Castle Cornet with Guernsey Yacht Club in front

Friday, 24 August 2012

Alderney

Braye Harbour Looking East







 Moule Mariniere and Muscadet
Alderney is an island we have often wanted to visit but generally bypassed in the rush to get on to Guernsey or France. We have therefore only visited properly once and promised ourselves that we would visit again when we had more time. Pinching ourselves and grinning we realised that we now have the time so, after a short 3½ hour passage from Cherbourg, we dropped anchor in Braye Harbour. Once we had gone ashore by dinghy to clear Customs and to book in with the Harbourmaster, we settled back in onboard for a seafood feast with our shopping trophies from Cherbourg.

Having eaten far too much we turned in with big plans for an early start to explore the island.
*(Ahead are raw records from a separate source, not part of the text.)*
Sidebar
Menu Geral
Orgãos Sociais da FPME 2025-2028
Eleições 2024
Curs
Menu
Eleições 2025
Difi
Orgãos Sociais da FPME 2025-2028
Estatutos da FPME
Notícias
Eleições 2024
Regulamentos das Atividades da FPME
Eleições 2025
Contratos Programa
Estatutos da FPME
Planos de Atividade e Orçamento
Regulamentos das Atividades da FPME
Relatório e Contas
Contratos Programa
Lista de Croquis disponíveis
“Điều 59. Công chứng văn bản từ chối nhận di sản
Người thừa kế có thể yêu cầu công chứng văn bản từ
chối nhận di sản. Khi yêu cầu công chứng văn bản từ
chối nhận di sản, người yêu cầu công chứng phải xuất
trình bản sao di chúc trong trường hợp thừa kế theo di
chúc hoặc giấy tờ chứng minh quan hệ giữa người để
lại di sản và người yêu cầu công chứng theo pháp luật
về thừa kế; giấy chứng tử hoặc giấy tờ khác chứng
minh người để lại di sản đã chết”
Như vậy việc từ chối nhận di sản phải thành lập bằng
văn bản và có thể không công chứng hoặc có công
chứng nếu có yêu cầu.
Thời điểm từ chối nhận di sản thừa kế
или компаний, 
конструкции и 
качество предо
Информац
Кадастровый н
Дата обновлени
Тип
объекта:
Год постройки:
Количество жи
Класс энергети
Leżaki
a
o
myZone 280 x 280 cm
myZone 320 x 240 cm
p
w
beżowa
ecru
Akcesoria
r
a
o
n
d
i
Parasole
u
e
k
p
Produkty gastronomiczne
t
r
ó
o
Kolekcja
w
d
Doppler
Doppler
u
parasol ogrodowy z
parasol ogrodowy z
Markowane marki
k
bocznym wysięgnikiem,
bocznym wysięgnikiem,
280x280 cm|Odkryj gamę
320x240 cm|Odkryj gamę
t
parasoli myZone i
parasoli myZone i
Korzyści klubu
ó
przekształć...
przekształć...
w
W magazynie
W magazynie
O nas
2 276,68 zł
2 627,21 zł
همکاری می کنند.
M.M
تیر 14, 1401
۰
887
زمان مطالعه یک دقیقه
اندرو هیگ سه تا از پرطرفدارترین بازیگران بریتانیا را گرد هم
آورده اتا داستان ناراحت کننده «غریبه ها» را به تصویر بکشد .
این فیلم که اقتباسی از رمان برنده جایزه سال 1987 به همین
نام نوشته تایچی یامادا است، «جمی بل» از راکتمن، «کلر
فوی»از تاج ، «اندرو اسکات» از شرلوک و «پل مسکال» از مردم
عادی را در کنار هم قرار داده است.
Unfortunately the early start came a little earlier than expected with an unexpected increase in wind that swung BV close to some Clipper Venture round the world racing yachts moored nearby.  All would be fine provide the anchor held but, just in case it dragged, from midnight we took it in turns to stay awake in the cockpit on anchor watch. At 5 am it was dawn and we moved the anchor, checked it was solidly dug in and crashed out.
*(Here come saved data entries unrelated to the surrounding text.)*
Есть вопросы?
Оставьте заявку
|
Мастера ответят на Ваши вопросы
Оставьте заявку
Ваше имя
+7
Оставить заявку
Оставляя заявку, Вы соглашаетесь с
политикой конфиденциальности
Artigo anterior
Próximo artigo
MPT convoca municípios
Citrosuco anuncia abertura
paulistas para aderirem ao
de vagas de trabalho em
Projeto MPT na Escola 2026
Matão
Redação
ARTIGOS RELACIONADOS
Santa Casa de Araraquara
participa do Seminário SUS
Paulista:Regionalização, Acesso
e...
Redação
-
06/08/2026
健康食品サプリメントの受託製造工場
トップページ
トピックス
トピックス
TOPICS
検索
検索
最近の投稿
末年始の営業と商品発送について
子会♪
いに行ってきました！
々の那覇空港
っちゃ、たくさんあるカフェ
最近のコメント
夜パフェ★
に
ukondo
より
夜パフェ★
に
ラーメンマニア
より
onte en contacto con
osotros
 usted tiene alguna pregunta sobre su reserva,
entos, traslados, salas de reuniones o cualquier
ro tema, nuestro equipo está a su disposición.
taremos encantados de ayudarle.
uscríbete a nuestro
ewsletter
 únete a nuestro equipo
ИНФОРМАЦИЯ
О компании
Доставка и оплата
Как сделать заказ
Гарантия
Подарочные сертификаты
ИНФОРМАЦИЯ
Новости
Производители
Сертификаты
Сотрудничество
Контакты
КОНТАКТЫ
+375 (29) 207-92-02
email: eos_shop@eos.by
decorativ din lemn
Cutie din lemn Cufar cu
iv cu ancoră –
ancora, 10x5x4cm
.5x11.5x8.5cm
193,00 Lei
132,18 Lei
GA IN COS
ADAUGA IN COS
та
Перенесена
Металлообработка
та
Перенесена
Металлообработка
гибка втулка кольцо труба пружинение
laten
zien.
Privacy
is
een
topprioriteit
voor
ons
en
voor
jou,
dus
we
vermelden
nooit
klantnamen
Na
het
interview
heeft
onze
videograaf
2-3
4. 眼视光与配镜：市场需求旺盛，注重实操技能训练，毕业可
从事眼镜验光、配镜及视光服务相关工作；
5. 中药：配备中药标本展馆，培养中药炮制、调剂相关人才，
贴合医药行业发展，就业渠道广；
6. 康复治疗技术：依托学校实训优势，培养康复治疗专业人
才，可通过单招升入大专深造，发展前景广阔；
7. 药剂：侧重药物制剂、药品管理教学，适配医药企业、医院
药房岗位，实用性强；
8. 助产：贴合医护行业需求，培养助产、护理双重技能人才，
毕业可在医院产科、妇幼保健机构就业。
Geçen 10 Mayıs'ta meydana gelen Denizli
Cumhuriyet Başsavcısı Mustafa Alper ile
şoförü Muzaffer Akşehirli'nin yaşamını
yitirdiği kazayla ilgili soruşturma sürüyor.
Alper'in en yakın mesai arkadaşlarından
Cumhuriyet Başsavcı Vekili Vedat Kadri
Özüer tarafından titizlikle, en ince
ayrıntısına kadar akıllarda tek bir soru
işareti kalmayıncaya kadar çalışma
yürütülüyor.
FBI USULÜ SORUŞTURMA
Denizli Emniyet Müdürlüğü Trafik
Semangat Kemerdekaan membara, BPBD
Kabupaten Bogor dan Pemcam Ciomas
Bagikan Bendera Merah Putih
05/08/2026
Braye Harbour Looking West from Fort Albert
Have folding bike, will travel
Somewhat later than expected, we transported our folding bikes ashore and explored the island. It is only 3½ x 1½ miles in size with a normal population of about 2000. Strategically significant, it is covered in forts and castles dating from Roman times right up to WWII. Unspoilt, it was a delight to explore. St Anne’s town has real character with cobbled streets and small shops. Sadly most were closed on Wednesday afternoon; our loss with the late start. We cycled around the whole island stopping at numerous beautiful beaches, Mannez Lighthouse at the far NE of the island and headlands at the opposite end, where we had fantastic views for Fort Clonque and the Gannet colony on Les Etacs.
Corblets Bay, Fort Corblets and Mannez Lighthouse    
Saye Bay

The main (and only) town of St Anne’s
Les Etacs reported to have around 7000 nesting pairs of Gannets
Thursday 23 August morning was glorious with clear blue skies. We went for a run along the beach and up to Fort Albert; fantastic views. Once back onboard we stowed the dingy and outboard motor ready to set off in the afternoon. We had to do some careful checking of the tides to decide on our departure time because the tides run extremely strongly around Alderney. They run faster than BV can sail or motor so timing the tide and very careful navigation would be needed to make sure we didn’t get into trouble.
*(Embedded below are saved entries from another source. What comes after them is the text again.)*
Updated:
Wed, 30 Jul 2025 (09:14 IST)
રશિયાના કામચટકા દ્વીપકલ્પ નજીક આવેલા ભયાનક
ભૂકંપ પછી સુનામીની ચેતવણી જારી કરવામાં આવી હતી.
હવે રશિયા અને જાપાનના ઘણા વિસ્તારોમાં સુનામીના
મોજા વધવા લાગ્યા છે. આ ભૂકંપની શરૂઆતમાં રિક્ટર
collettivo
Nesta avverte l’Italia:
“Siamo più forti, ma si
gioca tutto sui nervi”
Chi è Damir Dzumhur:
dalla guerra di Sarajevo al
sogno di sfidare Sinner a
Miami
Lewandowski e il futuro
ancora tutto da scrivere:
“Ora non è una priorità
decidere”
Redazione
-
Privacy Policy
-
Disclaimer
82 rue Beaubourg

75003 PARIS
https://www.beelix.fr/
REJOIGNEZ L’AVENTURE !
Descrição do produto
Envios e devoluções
After an indulgent lunch, which included the garlic snails, French bread and cheese, we made the most of the clear blue skies and sunshine by lazing in the cockpit and reading. Mid afternoon we raised the anchor and departed Braye Harbour looking suspiciously at the halo around the sun caused by high level cloud because it normally heralds the arrival of a frontal weather system. Our immediate minor frustration was the lack of wind as we motored through the infamous Swinge with double our normal speed due to the fast running tide as we headed the short distance towards Guernsey. The weather update in a few hours would confirm whether or not we could sneak in a night at anchor off one of the beaches of Sark before moving to the security of St Peter Port.